Framworkization, mostly.
In 2012, jQuery was a good gateway drug to JS. You didn't necessarily have to get it's syntax details, async weirdnesses or compatibility issues, but you'd still have to understand how JS worked.
Now most people learn JS through React, Vue and Angular. Those bring a very nice DX and speed with them, but devs who have no experience outside their framework are on the dry.
The same goes for HTML and CSS, by the way.
Utility-first CSS (i.e. Tailwind) was a major step in this direction — In a good way for the sake of productivity within that environment. But possibly in a not-so-good way for dependency dependence and learning.
A decade ago I found the CSS libraries available were generally worse than just writing plain old CSS with some sort of self-imposed structure. These days I think some of the new stuff is truly really awesome to use, but it's not necessarily a good thing if it reduces peoples' capacity to interact with CSS proper or write websites that don't require the build step.
This is so true... the days of adding Bootstrap (or some terrible WP theme) to your project and then having to go through sooooo many classes to overwrite them shudder. I'm so glad those days are gone.
We used to make sites with Internet Explorer in mind. (40-50% market penetration, Moz was around 30, Chrome around 10-15%). MS dictated the web in some way or other.
Now we make websites with Chrome in mind(90% is either Chrome or Webkit based, Moz is at 4% ). Google dictates the web.
10 years ago we didn't even have Promises natively. Async was handled by callbacks making for these terrible horizontal prymids of code.
2009, Node.js was released and gained in popularity quickly, which helped many JS developers to implement software that doesn't run in the browser. While this was before the last decade, I think the move of JS developers out of the browser took a few yerars.
JS engines were added to iOS and Android, so JS developers also gained access to the mobile space.
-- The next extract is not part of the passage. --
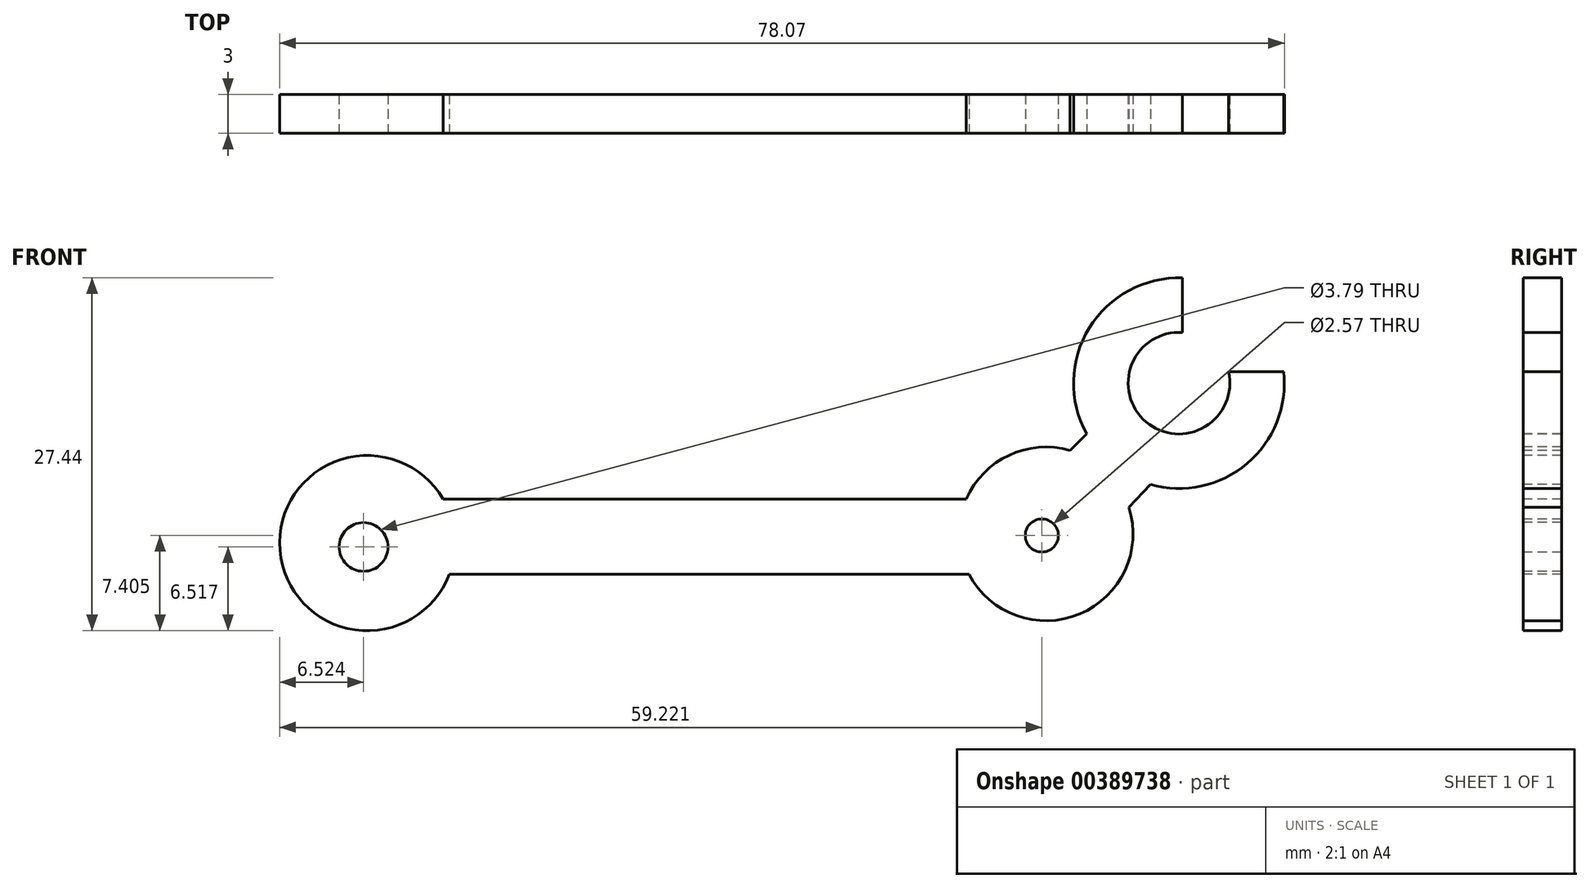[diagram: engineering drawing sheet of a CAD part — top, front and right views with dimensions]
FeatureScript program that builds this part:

Function as a service offerings all included JS right from the start, so JS was a main participant in the serverless movement.
Web3 is basically Web2 frontends with decentralized backends, so JS plays that game too.
In terms of technical changes, the ES2015 changes gave JS quite a facelift. Promises, async/await, arrow functions, classes and a native module system made JS a more "mature" programming language.
Node.js changed the game and it's easy to think it's always been here but it hasn't
It's become ridiculously overcomplicated and over-engineered
Thanks to babel, typescript and standardization the language became not only powerful but also reliable, compared to 10 years ago.
On the framework and library side we see a huge fragmentation and as an engineer I wonder how many hours/days other people invest into choosing the right tech stack for a certain project. To me it starts to become highly unproductive unless I either stick with big names or with what I am familiar with.